▶ **Page text**:
•••

Another book to re-read and savor: The Hare with Amber Eyes by Edmund de Waal, published in 2010. The book is a family memoir going back into the author's great-great... grandparents in the nineteenth century. Writing the book required de Waal to research his family archives and historic documents, as well as to travel to places where they had lived.
How did he decide to begin this research? That’s the unusual part — he inherited a valuable collection of Japanese netsuke, the tiny figurines that were used to toggle garments and purses as a part of traditional Japanese dress, such as the eponymous "hare with amber eyes" from his collection (depicted above: source). These amazing miniature works of art are in themselves fascinating, but the resulting history of his family in Odessa, Vienna, Paris, and Tokyo is even more so.

•••

▶ **Material provided**:
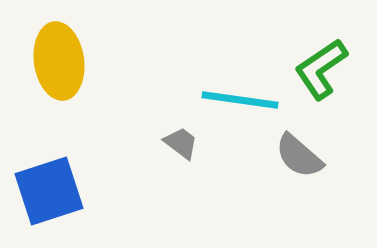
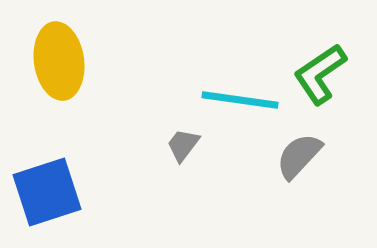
green L-shape: moved 1 px left, 5 px down
gray trapezoid: moved 2 px right, 2 px down; rotated 90 degrees counterclockwise
gray semicircle: rotated 92 degrees clockwise
blue square: moved 2 px left, 1 px down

•••

▶ **Exercises**:
• a. Output the part of the passage on The Hare with Amber Eyes that begins at the words "Another book to" and stops after "even more so.", copied without any change.
• b. Answer these from the passage on The Hare with Amber Eyes:
(i) In what year was the book published?
(ii) What did the author inherit that started his research?
(iii) Which cities does the passage list in his family's history?

▶ **Exercise results**:
• a.
Another book to re-read and savor: The Hare with Amber Eyes by Edmund de Waal, published in 2010. The book is a family memoir going back into the author's great-great... grandparents in the nineteenth century. Writing the book required de Waal to research his family archives and historic documents, as well as to travel to places where they had lived.
How did he decide to begin this research? That’s the unusual part — he inherited a valuable collection of Japanese netsuke, the tiny figurines that were used to toggle garments and purses as a part of traditional Japanese dress, such as the eponymous "hare with amber eyes" from his collection (depicted above: source). These amazing miniature works of art are in themselves fascinating, but the resulting history of his family in Odessa, Vienna, Paris, and Tokyo is even more so.

• b.
(i) 2010
(ii) A valuable collection of Japanese netsuke
(iii) Odessa, Vienna, Paris, and Tokyo